| Aim |
Reproduce the lines below exactly, beginning with the line that contains "Target: right lung" and ending with the last line, both included.
start
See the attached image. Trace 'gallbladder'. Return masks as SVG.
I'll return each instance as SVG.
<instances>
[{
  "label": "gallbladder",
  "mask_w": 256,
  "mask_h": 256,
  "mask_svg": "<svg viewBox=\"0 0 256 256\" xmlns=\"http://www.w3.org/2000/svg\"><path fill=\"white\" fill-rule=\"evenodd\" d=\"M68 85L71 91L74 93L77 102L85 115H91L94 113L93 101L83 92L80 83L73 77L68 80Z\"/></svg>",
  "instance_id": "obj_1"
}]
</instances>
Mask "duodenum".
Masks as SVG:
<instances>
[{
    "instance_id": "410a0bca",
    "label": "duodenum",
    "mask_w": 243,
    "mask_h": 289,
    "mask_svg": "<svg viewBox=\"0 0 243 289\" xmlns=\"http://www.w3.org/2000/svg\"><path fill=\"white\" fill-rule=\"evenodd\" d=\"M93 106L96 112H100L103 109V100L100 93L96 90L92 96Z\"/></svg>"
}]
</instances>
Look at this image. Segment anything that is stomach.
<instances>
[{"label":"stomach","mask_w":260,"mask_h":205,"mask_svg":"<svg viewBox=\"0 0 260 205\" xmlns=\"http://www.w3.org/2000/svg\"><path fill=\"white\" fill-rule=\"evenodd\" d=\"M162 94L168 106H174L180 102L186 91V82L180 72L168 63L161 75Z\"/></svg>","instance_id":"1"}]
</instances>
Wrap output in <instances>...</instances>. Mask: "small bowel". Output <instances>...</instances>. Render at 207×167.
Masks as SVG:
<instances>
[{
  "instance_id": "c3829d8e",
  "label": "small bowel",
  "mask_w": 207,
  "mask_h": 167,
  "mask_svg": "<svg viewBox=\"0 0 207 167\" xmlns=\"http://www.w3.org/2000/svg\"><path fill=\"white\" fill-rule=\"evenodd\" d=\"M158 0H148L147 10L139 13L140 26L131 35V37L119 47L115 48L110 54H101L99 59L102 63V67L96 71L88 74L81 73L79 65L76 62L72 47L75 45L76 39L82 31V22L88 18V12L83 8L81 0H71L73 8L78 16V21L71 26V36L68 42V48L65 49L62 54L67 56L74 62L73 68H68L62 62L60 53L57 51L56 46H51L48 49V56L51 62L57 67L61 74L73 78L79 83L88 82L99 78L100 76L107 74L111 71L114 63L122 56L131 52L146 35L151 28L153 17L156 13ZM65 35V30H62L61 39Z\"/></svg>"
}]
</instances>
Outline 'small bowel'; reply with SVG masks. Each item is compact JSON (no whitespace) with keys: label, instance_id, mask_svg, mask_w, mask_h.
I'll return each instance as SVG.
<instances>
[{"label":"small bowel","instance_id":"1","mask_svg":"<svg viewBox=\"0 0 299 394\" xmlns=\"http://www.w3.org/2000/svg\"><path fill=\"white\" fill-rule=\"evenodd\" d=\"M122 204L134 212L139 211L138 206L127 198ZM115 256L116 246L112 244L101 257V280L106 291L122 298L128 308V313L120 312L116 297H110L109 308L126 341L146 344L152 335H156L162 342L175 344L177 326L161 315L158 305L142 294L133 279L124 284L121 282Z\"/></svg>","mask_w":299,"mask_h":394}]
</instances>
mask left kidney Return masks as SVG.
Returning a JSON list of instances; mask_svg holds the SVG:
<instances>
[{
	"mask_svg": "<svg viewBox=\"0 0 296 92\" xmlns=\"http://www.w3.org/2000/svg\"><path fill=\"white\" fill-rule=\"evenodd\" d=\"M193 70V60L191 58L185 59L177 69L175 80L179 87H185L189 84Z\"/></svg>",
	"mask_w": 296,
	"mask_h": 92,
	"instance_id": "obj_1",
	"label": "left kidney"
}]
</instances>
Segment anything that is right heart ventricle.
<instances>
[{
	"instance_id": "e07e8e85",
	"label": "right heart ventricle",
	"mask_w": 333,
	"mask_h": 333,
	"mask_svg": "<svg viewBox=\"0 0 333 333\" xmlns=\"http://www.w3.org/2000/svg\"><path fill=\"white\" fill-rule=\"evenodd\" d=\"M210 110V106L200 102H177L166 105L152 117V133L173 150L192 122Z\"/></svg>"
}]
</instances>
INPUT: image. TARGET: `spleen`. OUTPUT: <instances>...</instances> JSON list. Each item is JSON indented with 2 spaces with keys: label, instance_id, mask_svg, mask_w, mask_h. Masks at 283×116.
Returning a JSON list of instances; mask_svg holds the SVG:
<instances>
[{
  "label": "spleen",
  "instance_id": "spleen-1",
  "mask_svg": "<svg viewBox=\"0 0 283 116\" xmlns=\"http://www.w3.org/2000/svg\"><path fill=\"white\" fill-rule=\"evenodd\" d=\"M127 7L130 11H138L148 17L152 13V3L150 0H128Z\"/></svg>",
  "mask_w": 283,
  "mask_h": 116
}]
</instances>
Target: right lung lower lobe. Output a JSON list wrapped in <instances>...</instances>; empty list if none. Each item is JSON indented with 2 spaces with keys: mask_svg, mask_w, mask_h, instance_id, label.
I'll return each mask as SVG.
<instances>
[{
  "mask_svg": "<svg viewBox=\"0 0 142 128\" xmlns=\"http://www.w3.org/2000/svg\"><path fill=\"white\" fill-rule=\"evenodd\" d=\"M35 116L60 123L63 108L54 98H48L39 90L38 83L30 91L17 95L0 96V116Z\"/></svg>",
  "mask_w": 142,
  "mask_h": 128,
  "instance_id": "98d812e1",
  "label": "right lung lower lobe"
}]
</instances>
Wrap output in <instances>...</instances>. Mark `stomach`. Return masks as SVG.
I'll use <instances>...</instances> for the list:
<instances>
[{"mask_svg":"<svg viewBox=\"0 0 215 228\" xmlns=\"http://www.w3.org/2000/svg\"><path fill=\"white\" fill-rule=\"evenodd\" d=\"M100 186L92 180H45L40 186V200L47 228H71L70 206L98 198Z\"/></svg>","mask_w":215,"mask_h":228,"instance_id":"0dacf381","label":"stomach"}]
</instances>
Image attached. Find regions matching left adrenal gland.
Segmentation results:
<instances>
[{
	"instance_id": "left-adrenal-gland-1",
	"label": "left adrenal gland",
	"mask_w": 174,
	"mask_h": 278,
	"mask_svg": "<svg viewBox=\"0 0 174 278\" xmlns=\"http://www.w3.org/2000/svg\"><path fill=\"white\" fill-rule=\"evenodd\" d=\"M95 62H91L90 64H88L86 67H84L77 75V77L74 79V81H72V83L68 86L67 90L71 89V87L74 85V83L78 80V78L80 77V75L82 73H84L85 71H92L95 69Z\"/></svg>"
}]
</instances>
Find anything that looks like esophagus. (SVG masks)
end
| Output below |
Target: right lung lower lobe. Output a JSON list wrapped in <instances>...</instances>; empty list if none. Each item is JSON indented with 2 spaces with keys: mask_svg, mask_w, mask_h, instance_id, label.
I'll return each mask as SVG.
<instances>
[{
  "mask_svg": "<svg viewBox=\"0 0 142 128\" xmlns=\"http://www.w3.org/2000/svg\"><path fill=\"white\" fill-rule=\"evenodd\" d=\"M35 116L60 123L63 108L54 98H48L39 90L38 83L30 91L17 95L0 96V116Z\"/></svg>",
  "mask_w": 142,
  "mask_h": 128,
  "instance_id": "98d812e1",
  "label": "right lung lower lobe"
}]
</instances>
Wrap output in <instances>...</instances>. Mark `stomach`. Return masks as SVG.
I'll use <instances>...</instances> for the list:
<instances>
[{"mask_svg":"<svg viewBox=\"0 0 215 228\" xmlns=\"http://www.w3.org/2000/svg\"><path fill=\"white\" fill-rule=\"evenodd\" d=\"M100 186L92 180H45L40 186V200L47 228H71L70 206L98 198Z\"/></svg>","mask_w":215,"mask_h":228,"instance_id":"0dacf381","label":"stomach"}]
</instances>
Image attached. Find regions matching left adrenal gland.
Segmentation results:
<instances>
[{
	"instance_id": "left-adrenal-gland-1",
	"label": "left adrenal gland",
	"mask_w": 174,
	"mask_h": 278,
	"mask_svg": "<svg viewBox=\"0 0 174 278\" xmlns=\"http://www.w3.org/2000/svg\"><path fill=\"white\" fill-rule=\"evenodd\" d=\"M95 62H91L90 64H88L86 67H84L77 75V77L74 79V81H72V83L68 86L67 90L71 89V87L74 85V83L78 80V78L80 77V75L82 73H84L85 71H92L95 69Z\"/></svg>"
}]
</instances>
Find anything that looks like esophagus. (SVG masks)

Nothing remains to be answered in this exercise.